Pourquoi des gens, apparemment ordinaires, passent à l’acte ?
Sandrine Cohen est scénariste et réalisatrice de fictions et de documentaires. Parce qu’elle s’intéresse aux faits divers, elle a réalisé, entre autres, trois documentaires sur des homicides passionnels et familiaux. Elle s’est attachée alors aux mécanismes du passage à l’acte. Le présent roman s’inspire de ces travaux.

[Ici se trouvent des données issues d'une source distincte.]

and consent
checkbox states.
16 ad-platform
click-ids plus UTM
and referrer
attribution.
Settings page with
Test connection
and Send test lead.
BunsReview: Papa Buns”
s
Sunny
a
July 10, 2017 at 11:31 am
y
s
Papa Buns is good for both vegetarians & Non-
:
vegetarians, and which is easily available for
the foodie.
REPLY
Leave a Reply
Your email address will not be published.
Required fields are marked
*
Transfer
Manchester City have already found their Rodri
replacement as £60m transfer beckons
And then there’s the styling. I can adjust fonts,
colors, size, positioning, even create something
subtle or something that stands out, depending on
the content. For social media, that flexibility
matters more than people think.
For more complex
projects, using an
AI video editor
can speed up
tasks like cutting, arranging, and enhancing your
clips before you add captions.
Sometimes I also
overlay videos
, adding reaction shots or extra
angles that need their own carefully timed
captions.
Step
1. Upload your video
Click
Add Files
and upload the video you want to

Le 6 juin 2018, à Aubervilliers, Rosine donne le bain à ses deux filles, Manon et Chloé, de six et quatre ans. Mais ce soir, Nicolas, avec qui elle vit depuis quelques mois, vient de lui dire qu’il a besoin de réfléchir avant de s’engager plus durablement. Elle lui répond que ce n’est pas grave et noie ses deux filles dans la baignoire.

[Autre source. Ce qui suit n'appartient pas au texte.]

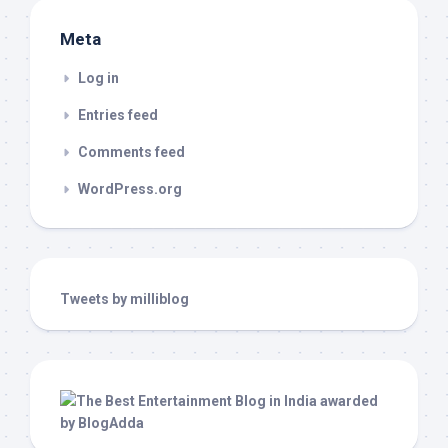
Meta
Log in
Entries feed
Comments feed
WordPress.org
Tweets by milliblog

À Fleury-Mérogis, Clélia veut enter dans la prison. Elle fulmine car le gardien refuse au prétexte qu’elle n’a pas d’autorisation. Pourtant, il y a urgence car Damien, ce gamin de dix-huit ans, condamné à trente ans d’emprisonnement, va se suicider. Et, quand elle arrive, après moult discussions, il s’est pendu.

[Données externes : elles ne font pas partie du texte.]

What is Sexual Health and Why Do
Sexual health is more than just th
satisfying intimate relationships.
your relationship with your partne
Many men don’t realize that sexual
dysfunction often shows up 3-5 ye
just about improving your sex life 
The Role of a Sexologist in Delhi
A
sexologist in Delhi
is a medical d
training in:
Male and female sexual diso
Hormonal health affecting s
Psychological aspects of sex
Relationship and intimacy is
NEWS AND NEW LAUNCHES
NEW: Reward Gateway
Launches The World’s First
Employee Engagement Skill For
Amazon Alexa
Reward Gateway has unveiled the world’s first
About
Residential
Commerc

Isaac, au palais de justice, tente vainement de joindre Clélia. Il sait que les ennuis recommencent car Damien Varennes va sortir de cellule. Mais il veut lui confier le dossier de Rosine Delvaux, cette infanticide que tout le monde dépeint comme une mère aimante, amie admirable. Et Clélia, enquêtrice en personnalité, va se lancer dans une chasse pour comprendre les raisons, les causes, les motifs d’un tel geste. Elle va entrer dans l’intimité de la famille…
La romancière va, avec son héroïne, vouloir comprendre les raisons d’un tel geste. Elle va chercher les outils nécessaires pour fracturer les obstacles et faire réapparaitre ce que le cerveau, le subconscient, l’inconscient ont voulu occulter, cacher, étouffer. Elle va fouiller, bousculer, malmener pour que le déclic se fasse, que ressurgissent ces traumatismes profonds qui expliquent, sans excuser, ces gestes qui se perpétuent de génération en génération.
Deux femmes hantent ce roman noir atypique. D’abord, Clélia Rivoire, au passé que l’on pressent rude, qui s’investit totalement, et le mot est faible, pour comprendre les raisons de tels actes. Elle a un caractère entier. Elle est quasiment ingérable, d’une pugnacité féroce. Agressive quand on lui résiste, elle évolue dans un univers bien difficile entre prisons et tribunaux.
Puis Rosine Delvaux, une mère-poule qui semble bien dans sa vie, dans son univers familial, professionnel et qui devient un monstre comme elle se définit après les noyades. Elle assume son geste, refuse toute assistance, tout avocat, dans une attitude de total abandon.
Elles sont entourées par un groupe de personnages secondaires aux profils particulièrement soignés. Ils participent avec des investissements divers dans cette histoire tels Isaac ce juge d’instruction protecteur de Clélia, Samuel Varda, l’inspecteur chargé de l’enquête. On trouve un juge d’instruction ambitieux, les gardiens et la directrice de la prison, les parents de Rosine, sa mère décédée il y a peu de temps, son père figé dans une attitude hostile vis-à-vis de sa fille…
L’auteure décrit avec réalisme l’univers carcéral, l’atmosphère, le bruit, les odeurs… Elle fait énumérer par une médecin légiste les différentes phases de la noyade.
Sandrine Cohen signe un roman noir, dur, âpre, qui bouscule car la vérité est effroyable. Il reste longtemps présent en mémoire tant il est d’une intensité peu habituelle. En revanche, est-ce qu’une suite est envisagée pour dévoiler les turpitudes de Clélia ?
serge perraud
Sandrine Cohen, Rosine — Une criminelle ordinaire, J’Ai Lu n° 13 588, coll. “Policier”, septembre 2022, 288 p. – 7,60 €.